Citizen journalism in the United States and citizen journalism around the world serve two completely different purposes and accomplish different goals. In the US, we’re lucky enough to have freedom of speech and the ability to publish news (or whatever people consider to be news), whenever we want. Unfortunately, this isn’t the case in other countries across the world.
Consider places like North Korea, where television is state-run, and television and radio sets must be registered with the police, and are pre-tuned to government channels and stations. Although this is just one example, it makes it nearly impossible for news to funnel in and out of the country. Egypt has a limited number of television stations, and a few were ordered to cease service as repercussions for a military coup that happened in July 2013.
These may be just a few examples, but certainly opens up a wide opportunity for citizen journalism to step in and fill a big void in the media cycle. During the 2011 Arab Spring, camera phones were the easiest and fastest way to get news out of the Middle East. Started in Tunisia, anti-government protests quickly spread to other Middle Eastern countries. During this conflict, camera phones became the main thoroughfare for news. As noted by The Guardian, Al-Jazeera’s citizen media service had over 1,000 entries a day of happenings during Egyptian President Hosni Mubarack’s removal.
Numbers like that don’t lie. No matter where someone is in the world, they have the ability to tell a story. Especially in places where media is largely restricted, the news that does escape is largely citizen journalist based. “Regular” media is largely banned, especially during uprisings and military missions, to put even stricter control on the already frowned-upon media.
International relations are incredibly important to the United States and our democracy, so keeping tabs on other countries stability is something the government and country monitor closely. This is why, when things happen, like the capture of Saddam Hussein, Occupy Wallstreet, the Arab Spring, and most recently Typhoon Haiyan, dominate the news and social media. People across the world bring issues to light, whether they’re humanitarian, civil, governmental, or other, that we, in the US, would otherwise not know much about.

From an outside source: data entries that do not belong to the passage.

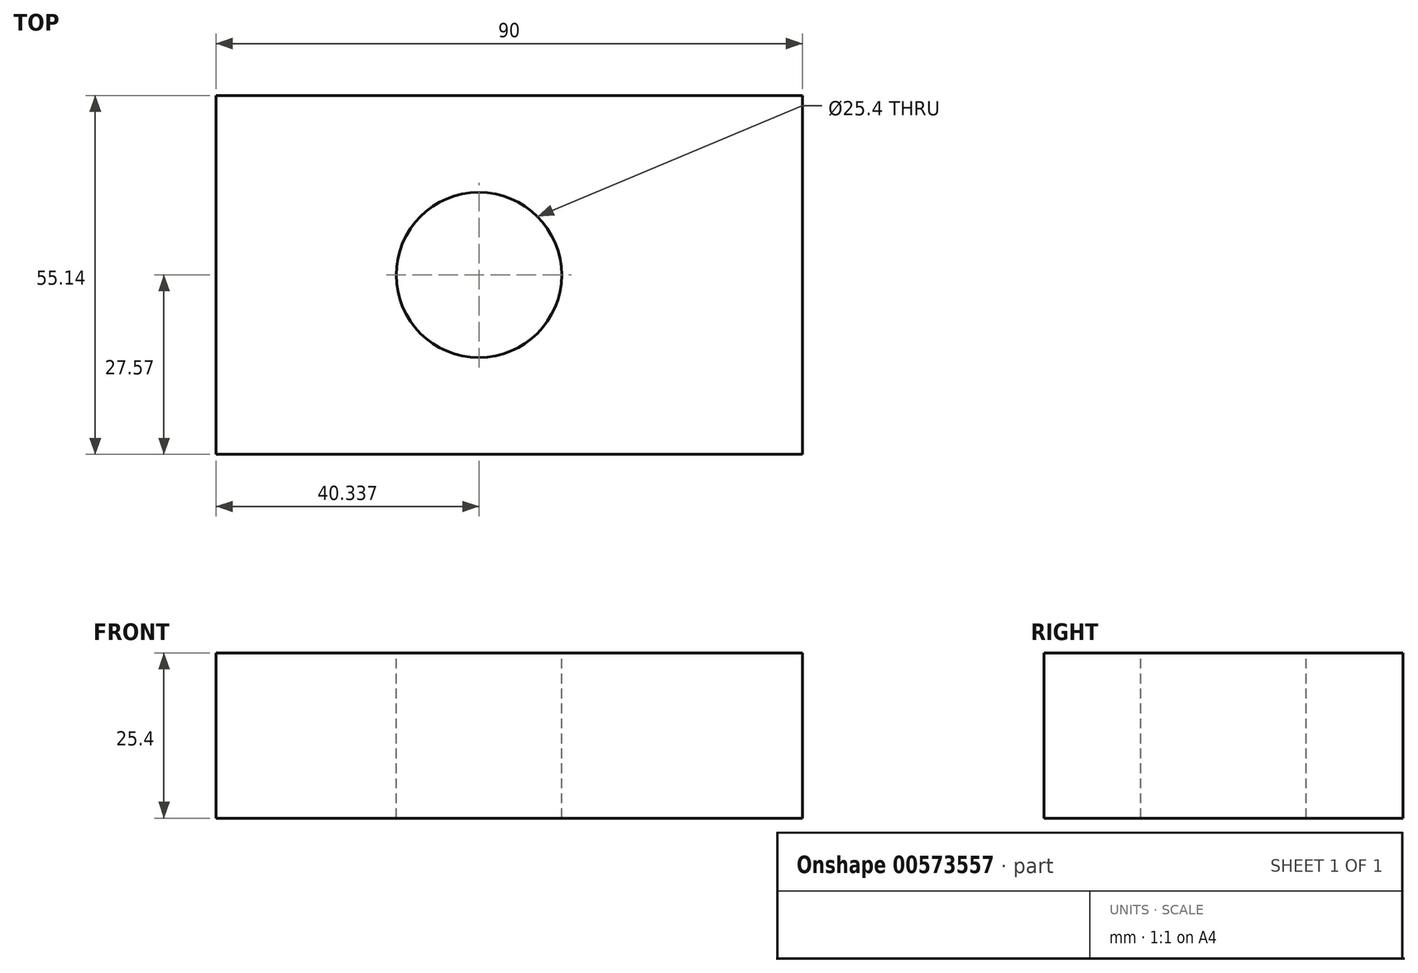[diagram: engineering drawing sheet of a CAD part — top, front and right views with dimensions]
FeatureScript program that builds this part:
annotation { "Feature Type Name" : "Feature", "Feature Type Description" : "" }
export const myFeature = defineFeature(function(context is Context, id is Id, definition is map)
    precondition{}
    {
        {
            var Q0;
            Q0=qCreatedBy(makeId("Top.planeOp"),FACE);
            var sketch = newSketch(context, id + "F0", { "sketchPlane" : qUnion([Q0])});
            skLineSegment(sketch, "E0.bottom", {"start": v(0, 0) * mm, "end": v(90, 0) * mm});
            skLineSegment(sketch, "E0.top", {"start": v(0, -55.14) * mm, "end": v(90, -55.14) * mm});
            skLineSegment(sketch, "E0.left", {"start": v(0, 0) * mm, "end": v(0, -55.14) * mm});
            skLineSegment(sketch, "E0.right", {"start": v(90, 0) * mm, "end": v(90, -55.14) * mm});
            skSolve(sketch);
        }
        {
            var Q0;
            Q0 = qSketchRegion(id + "F0", true);
            extrude(context, id + "F1", {"entities" : qUnion([Q0]), "depth" : 25.4 * mm, "offsetDistance" : 25.4 * mm});
        }
        {
            var Q0;
            Q0=makeQuery(id+"F1.opExtrude","CAP_FACE",FACE,{"disambiguationData":[OSD([sQuery(id+"F0.wireOp",EDGE,"E0.bottom"),sQuery(id+"F0.wireOp",EDGE,"E0.top"),sQuery(id+"F0.wireOp",EDGE,"E0.left"),sQuery(id+"F0.wireOp",EDGE,"E0.right")])],"isStart":false});
            var sketch = newSketch(context, id + "F2", { "sketchPlane" : qUnion([Q0])});
            skCircle(sketch, "E1", {"center": v(40.34, -27.57) * mm, "radius": 12.7 * mm});
            skPoint(sketch, "E1.centerSnap0", {"position": v(0, -27.57) * mm});
            skSolve(sketch);
        }
        {
            var Q0;
            Q0=makeQuery(id+"F2.imprint","IMPRINT",FACE,{"disambiguationData":[TD([[makeQuery(id+"F2.imprint","IMPRINT",EDGE,{"derivedFrom":sQuery(id+"F2.wireOp",EDGE,"E1")}),1.0]])]});
            extrude(context, id + "F3", {"entities" : qUnion([Q0]), "operationType" : NewBodyOperationType.REMOVE, "endBound" : BoundingType.UP_TO_NEXT, "oppositeDirection" : true, "depth" : 25.4 * mm, "offsetDistance" : 25.4 * mm});
        }
    });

I believe that everyone has a story to tell. In places of a more oppressed nature, where media isn’t freely available and restrictions are placed on nearly all activities, there could be a desire to get the content out there. Smartphones, social media, and blogs are just a few ways in which citizen journalism has made an impact in overseas diplomacy. There may not be more emphasis on citizen journalism across the world, but it serves a completely different purpose in a lot of cases.